Could it be a world full of peace and harmony? All your wishes come true, all your prayers are answered? No need even to write to Santa anymore: with a blink of an eye he’s aware of your longings and hires Jeff Bezos and Amazon to make them all come true? No questions asked? No prayers, no dreams, no illusions?
Futurist, anthropologist and historian Yuval Noah Harari is less optimistic, describing the future of digital psychics. In his book Homo Deus, he depicts a society in which algorithms know more about your political preferences than you do and can predict the way you’ll vote, long before you have entered a voting station or even made up your mind.
How could that be? Small bits and details, fragments of conversation, the tiny digital footprints we leave behind daily, become our greatest curse as computer programs gather and deposit them, analyze and synthesize and draw up a digital blueprint of a you as a person, political animal, human. A map so detailed, so accurate, that even its existence will forever change the way our society functions.
Getting to know you is just one part of the game. Messing with your mind is the other. The smart combination of both these methods would end up in a brave new world Aldous Huxley and George Orwell could never have imagined, or known, to fear.

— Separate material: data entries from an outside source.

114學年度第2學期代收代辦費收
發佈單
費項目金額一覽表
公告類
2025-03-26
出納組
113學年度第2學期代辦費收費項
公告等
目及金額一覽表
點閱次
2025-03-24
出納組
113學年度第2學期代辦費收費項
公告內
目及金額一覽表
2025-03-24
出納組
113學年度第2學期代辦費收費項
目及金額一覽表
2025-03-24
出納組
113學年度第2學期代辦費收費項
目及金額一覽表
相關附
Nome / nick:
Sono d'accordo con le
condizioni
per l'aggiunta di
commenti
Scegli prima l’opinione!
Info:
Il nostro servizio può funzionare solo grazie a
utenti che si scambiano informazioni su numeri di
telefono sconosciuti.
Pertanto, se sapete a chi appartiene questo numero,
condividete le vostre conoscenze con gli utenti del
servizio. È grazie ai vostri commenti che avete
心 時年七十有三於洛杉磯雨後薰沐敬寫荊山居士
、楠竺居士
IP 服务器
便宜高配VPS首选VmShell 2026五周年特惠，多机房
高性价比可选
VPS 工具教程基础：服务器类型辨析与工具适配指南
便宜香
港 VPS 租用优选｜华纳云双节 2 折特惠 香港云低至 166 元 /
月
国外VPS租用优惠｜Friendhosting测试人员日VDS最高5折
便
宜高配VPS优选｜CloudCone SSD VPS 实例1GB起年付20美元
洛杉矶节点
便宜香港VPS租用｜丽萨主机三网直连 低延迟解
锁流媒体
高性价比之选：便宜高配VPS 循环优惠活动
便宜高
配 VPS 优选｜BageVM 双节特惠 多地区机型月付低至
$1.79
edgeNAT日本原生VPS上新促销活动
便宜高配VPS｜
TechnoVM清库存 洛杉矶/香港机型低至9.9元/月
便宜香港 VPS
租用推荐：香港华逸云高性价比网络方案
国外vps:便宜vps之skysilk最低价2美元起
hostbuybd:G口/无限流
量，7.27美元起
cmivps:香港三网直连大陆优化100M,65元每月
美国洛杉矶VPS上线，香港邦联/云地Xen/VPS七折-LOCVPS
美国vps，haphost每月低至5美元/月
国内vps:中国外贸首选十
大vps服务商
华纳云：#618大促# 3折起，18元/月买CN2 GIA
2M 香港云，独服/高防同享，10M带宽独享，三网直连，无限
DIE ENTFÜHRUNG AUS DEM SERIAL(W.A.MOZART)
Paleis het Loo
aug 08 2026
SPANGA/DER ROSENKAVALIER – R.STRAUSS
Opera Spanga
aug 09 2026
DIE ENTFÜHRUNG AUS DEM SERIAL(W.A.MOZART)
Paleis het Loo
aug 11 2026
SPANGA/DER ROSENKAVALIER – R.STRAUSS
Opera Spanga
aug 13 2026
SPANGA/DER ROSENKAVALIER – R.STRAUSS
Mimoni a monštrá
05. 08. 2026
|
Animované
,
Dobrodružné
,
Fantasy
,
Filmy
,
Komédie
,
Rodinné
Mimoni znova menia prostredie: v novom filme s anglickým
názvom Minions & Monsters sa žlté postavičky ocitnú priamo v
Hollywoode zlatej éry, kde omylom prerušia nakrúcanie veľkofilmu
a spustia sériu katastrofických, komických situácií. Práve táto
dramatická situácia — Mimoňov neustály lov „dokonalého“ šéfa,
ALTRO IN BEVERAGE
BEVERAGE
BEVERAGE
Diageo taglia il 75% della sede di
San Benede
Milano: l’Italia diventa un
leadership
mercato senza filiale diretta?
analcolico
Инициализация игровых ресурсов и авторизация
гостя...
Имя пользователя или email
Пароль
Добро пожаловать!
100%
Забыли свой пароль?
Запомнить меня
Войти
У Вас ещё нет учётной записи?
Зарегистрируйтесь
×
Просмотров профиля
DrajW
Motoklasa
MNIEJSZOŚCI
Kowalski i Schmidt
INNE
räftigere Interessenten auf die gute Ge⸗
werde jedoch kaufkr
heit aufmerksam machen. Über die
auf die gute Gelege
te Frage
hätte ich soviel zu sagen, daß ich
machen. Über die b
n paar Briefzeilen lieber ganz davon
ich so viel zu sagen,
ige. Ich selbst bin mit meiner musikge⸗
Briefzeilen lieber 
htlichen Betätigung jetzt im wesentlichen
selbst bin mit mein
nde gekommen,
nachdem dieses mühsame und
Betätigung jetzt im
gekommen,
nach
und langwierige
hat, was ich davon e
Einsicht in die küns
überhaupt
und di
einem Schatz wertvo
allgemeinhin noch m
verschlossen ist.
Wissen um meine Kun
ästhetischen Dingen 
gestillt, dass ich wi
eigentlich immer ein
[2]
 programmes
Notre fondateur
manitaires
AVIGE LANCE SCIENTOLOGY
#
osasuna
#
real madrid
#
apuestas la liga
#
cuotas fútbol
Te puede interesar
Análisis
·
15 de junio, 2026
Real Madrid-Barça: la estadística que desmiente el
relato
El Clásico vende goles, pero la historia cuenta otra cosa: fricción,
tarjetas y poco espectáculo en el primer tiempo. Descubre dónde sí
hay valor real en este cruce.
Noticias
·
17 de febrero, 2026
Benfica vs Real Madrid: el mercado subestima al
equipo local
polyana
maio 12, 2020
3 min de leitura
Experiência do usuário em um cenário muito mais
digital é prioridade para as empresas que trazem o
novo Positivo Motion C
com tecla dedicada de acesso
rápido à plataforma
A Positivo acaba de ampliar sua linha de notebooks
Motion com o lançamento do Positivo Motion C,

Some signs of this strange and dangerous world approaching are written on the wall, some signs are still camouflaged as innovation, designed and designated as serving humanity. Facebook was meant to fight our digital solitude, to build communities, to help us rediscover the joy of communication. The Internet was meant to cut distances, to connect people and help us cope with accelerating time. Journalism was meant to be a quest for truth, act as a social glue, not as a separator.

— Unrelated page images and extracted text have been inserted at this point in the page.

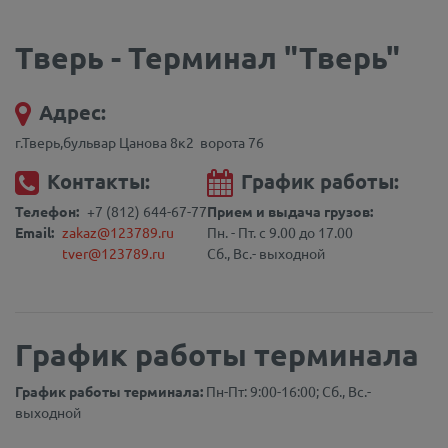
Тверь - Терминал "Тверь"
Адрес:
г.Тверь,бульвар Цанова 8к2 ворота 76
Контакты:
График работы:
Телефон:
+7 (812) 644-67-77
Прием и выдача грузов:
Email:
zakaz@123789.ru
Пн. - Пт. с 9.00 до 17.00
tver@123789.ru
Сб., Вс.- выходной
График работы терминала
График работы терминала:
Пн-Пт: 9:00-16:00; Сб., Вс.-
выходной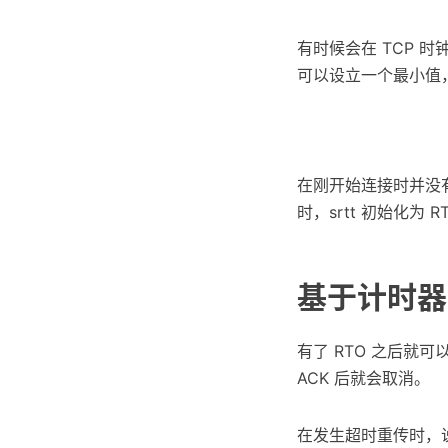
有时候会在 TCP 时
可以设立一个最小值，
在刚开始连接时并没有 
时，srtt 初始化为 RT
基于计时器
有了 RTO 之后就
ACK 后就会取消。
在发生超时重传时，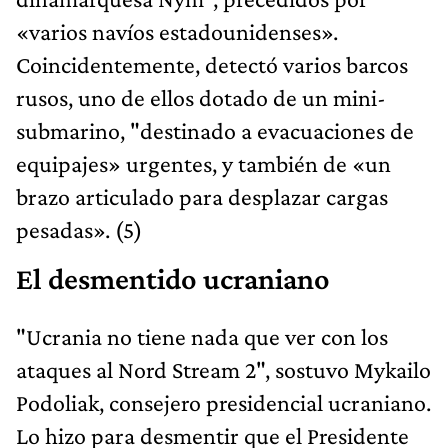
«varios navíos estadounidenses».
Coincidentemente, detectó varios barcos
rusos, uno de ellos dotado de un mini-
submarino, "destinado a evacuaciones de
equipajes» urgentes, y también de «un
brazo articulado para desplazar cargas
pesadas». (5)
El desmentido ucraniano
"Ucrania no tiene nada que ver con los
ataques al Nord Stream 2", sostuvo Mykailo
Podoliak, consejero presidencial ucraniano.
Lo hizo para desmentir que el Presidente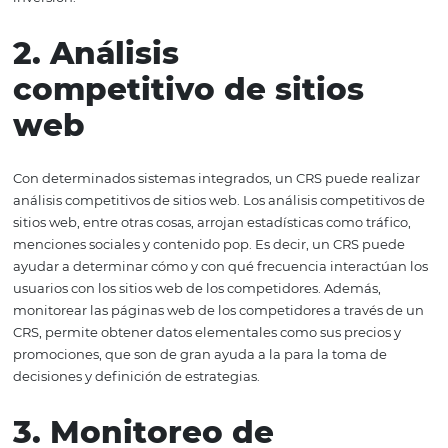
Un CRS permite monitorear los diferentes sitios de anun
existen en Internet. De esta manera, un hotel puede sab
qué portales colocó publicidad su competencia. Tener e
información sobre los principales competidores que tie
hotel, puede tener grandes beneficios, ya que permite 
qué públicos han llegado e, incluso, la aceptación de su
en el mundo 2.0. Antes de iniciar una campaña publicita
web, monitorear los diferentes sitios es un paso element
optimizar los anuncios y conseguir una gran rentabilida
inversión.
2. Análisis
competitivo de sitios
web
Con determinados sistemas integrados, un CRS puede re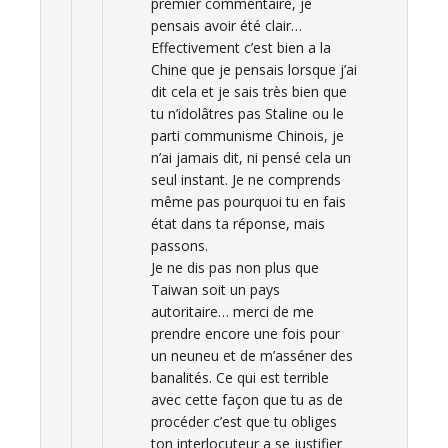
premier commentaire, je
pensais avoir été clair…
Effectivement c’est bien a la
Chine que je pensais lorsque j’ai
dit cela et je sais très bien que
tu n’idolâtres pas Staline ou le
parti communisme Chinois, je
n’ai jamais dit, ni pensé cela un
seul instant. Je ne comprends
même pas pourquoi tu en fais
état dans ta réponse, mais
passons.
Je ne dis pas non plus que
Taiwan soit un pays
autoritaire… merci de me
prendre encore une fois pour
un neuneu et de m’asséner des
banalités. Ce qui est terrible
avec cette façon que tu as de
procéder c’est que tu obliges
ton interlocuteur a se justifier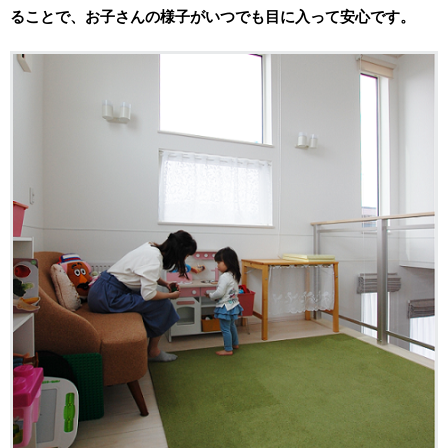
ることで、お子さんの様子がいつでも目に入って安心です。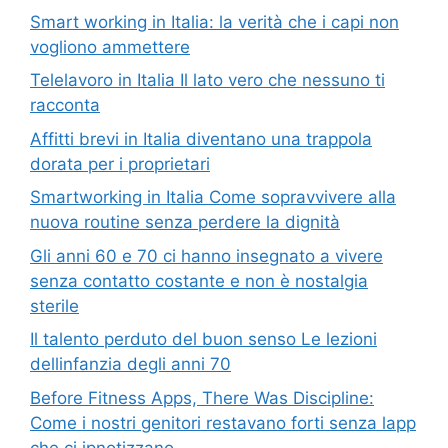
Smart working in Italia: la verità che i capi non
vogliono ammettere
Telelavoro in Italia Il lato vero che nessuno ti
racconta
Affitti brevi in Italia diventano una trappola
dorata per i proprietari
Smartworking in Italia Come sopravvivere alla
nuova routine senza perdere la dignità
Gli anni 60 e 70 ci hanno insegnato a vivere
senza contatto costante e non è nostalgia
sterile
Il talento perduto del buon senso Le lezioni
dellinfanzia degli anni 70
Before Fitness Apps, There Was Discipline:
Come i nostri genitori restavano forti senza lapp
che ci ipnotizzano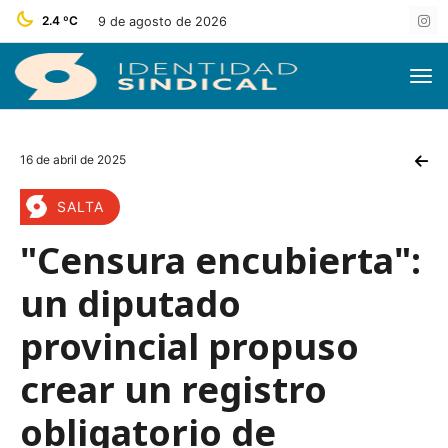
2.4 ºC
9 de agosto de 2026
16 de abril de 2025
SALTA
"Censura encubierta":
un diputado
provincial propuso
crear un registro
obligatorio de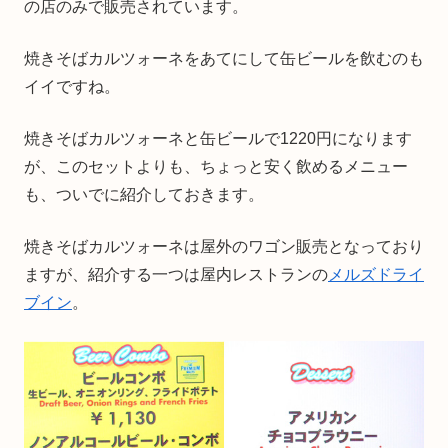
の店のみで販売されています。
焼きそばカルツォーネをあてにして缶ビールを飲むのも
イイですね。
焼きそばカルツォーネと缶ビールで1220円になります
が、このセットよりも、ちょっと安く飲めるメニュー
も、ついでに紹介しておきます。
焼きそばカルツォーネは屋外のワゴン販売となっており
ますが、紹介する一つは屋内レストランの
メルズドライ
ブイン
。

Why am I writing about this? On Tuesday, our last day in Los Angeles, we had a great opportunity to meet three experts at the University of Southern California and discuss with them several aspects of public opinion, polling and journalism.

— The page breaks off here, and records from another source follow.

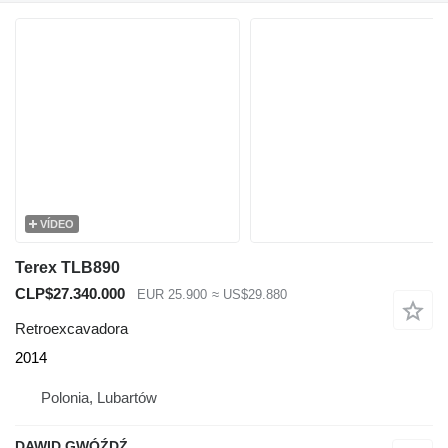
VÍDEO
Terex TLB890
CLP$27.340.000
EUR 25.900
≈ US$29.880
Retroexcavadora
2014
Polonia, Lubartów
DAWID GWÓŹDŹ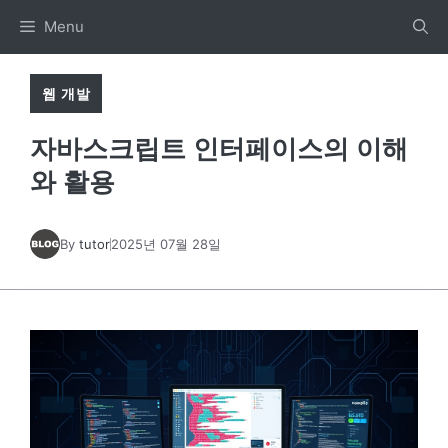
Skip
Menu
to
content
웹 개발
자바스크립트 인터페이스의 이해
와 활용
By
tutor
2025년 07월 28일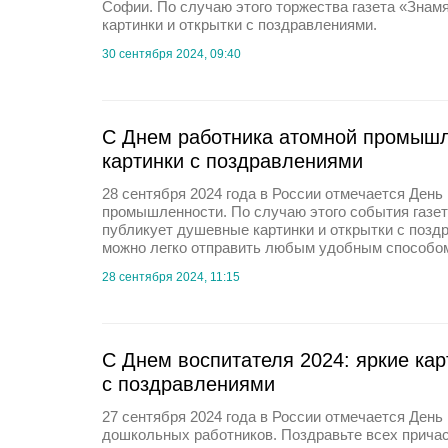
Софии. По случаю этого торжества газета «Знам
картинки и открытки с поздравлениями.
30 сентября 2024, 09:40
С Днем работника атомной промышл
картинки с поздравлениями
28 сентября 2024 года в России отмечается День
промышленности. По случаю этого события газет
публикует душевные картинки и открытки с позд
можно легко отправить любым удобным способо
28 сентября 2024, 11:15
С Днем воспитателя 2024: яркие кар
с поздравлениями
27 сентября 2024 года в России отмечается День
дошкольных работников. Поздравьте всех причас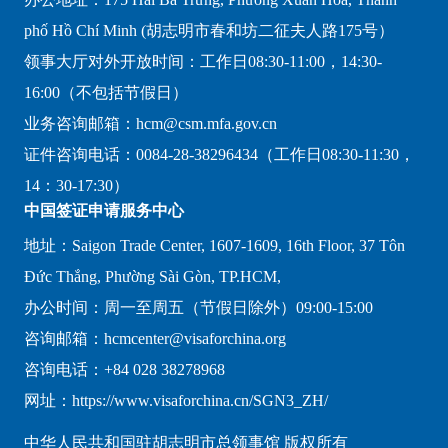
phố Hồ Chí Minh (胡志明市春和坊二征夫人路175号）
领事大厅对外开放时间：工作日08:30-11:00，14:30-
16:00（不包括节假日）
业务咨询邮箱：hcm@csm.mfa.gov.cn
证件咨询电话：0084-28-38296434（工作日08:30-11:30，
14：30-17:30）
中国签证申请服务中心
地址：Saigon Trade Center, 1607-1609, 16th Floor, 37 Tôn
Đức Thắng, Phường Sài Gòn, TP.HCM,
办公时间：周一至周五（节假日除外）09:00-15:00
咨询邮箱：hcmcenter@visaforchina.org
咨询电话：+84 028 38278968
网址：https://www.visaforchina.cn/SGN3_ZH/
中华人民共和国驻胡志明市总领事馆 版权所有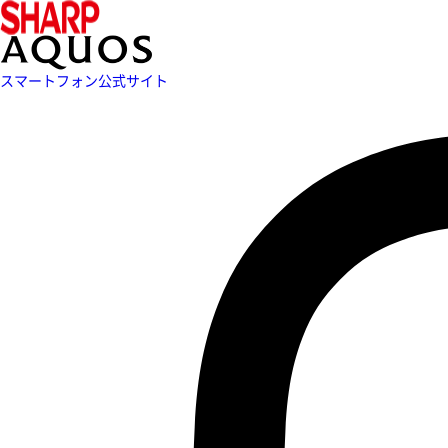
スマートフォン公式サイト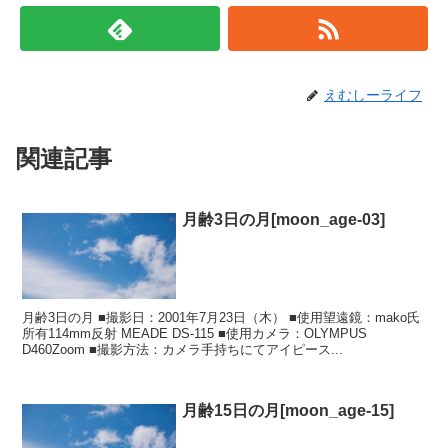
えむしーライフ
関連記事
月齢3日の月[moon_age-03]
月齢3日の月 ■撮影日：2001年7月23日（木） ■使用望遠鏡：mako氏
所有114mm反射 MEADE DS-115 ■使用カメラ：OLYMPUS
D460Zoom ■撮影方法：カメラ手持ちにてアイピース...
月齢15日の月[moon_age-15]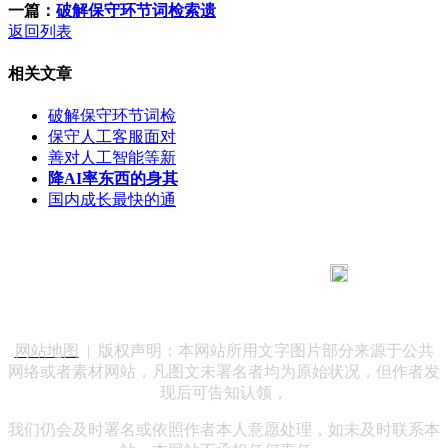
一篇：
破解保守环节词检索遗
返回列表
相关文章
破解保守环节词检
保守人工客服面对
善对人工智能等新
降AI率东西的身其
国内成长最快的通
183 9181 6005
客服热线：
客服QQ：10014803 公司地址：陕西省咸阳市秦都区世纪大
道华宇双子星A座 法律顾问：陕西润丰律师事务所
网站地图
| 版权声明：本网站所用文字图片部分来源于公共
网络或者素材网站，凡图文未署名者均为原始状况，但作者发
现后可告知认领，
我们仍会及时署名或依照作者本人意愿处理，如未及时联系本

Besides financial, socioeconomic and health-related polls, USC’s Center for Economic and Social Research (CESR) is known as one of the world’s leading engines of political polling, making headlines by predicting the victory of Donald Trump in the 2016 US presidential elections.
Jill Darling (survey director, but also a scholar who has intimate professional knowledge of journalism, since for twenty years she was associate director of the Los Angeles Times Poll, which conducted more than 400 surveys and earned multiple awards for their research), Arie Kapteyn (director of CESR and professor of Economics) and Robert Shrum (director of the Center for the Political Future) engaged SUSI scholars in an intriguing discussion. We covered how American politics has changed over the last 50 years, what role media has played in the rise of populism, the reasons behind media polarization and whether journalists can fight the temptation to report every populist PR trick some politicians are using to get media attention, just to name a few topics. And most importantly: what will happen in 2020?
“There’s no way Trump can win the election, but Democrats could lose the election,” said Robert Shrum quoting a friend. He explained how important it is to give the electorate a clear message of your positive vision. You cannot beat Trump just by pointing out how bad he is. People need convincing. People need clear messages. You need a clear overview of your supporters and your opponents, and you shouldn’t just rely on your gut feeling.
Mr. Shrum pointed out the dualistic role media have played during election campaigns. Media have openly opposed and criticized some candidates for their populist actions and statements spiced with dis- and misinformation, but still made a lot of money covering every controversial statement or action. Could journalists—at least for a while—use their right to remain silent? Could they give up juicy quotes, clickbait headlines and PR-actions?
To report, or not to report, that is the question.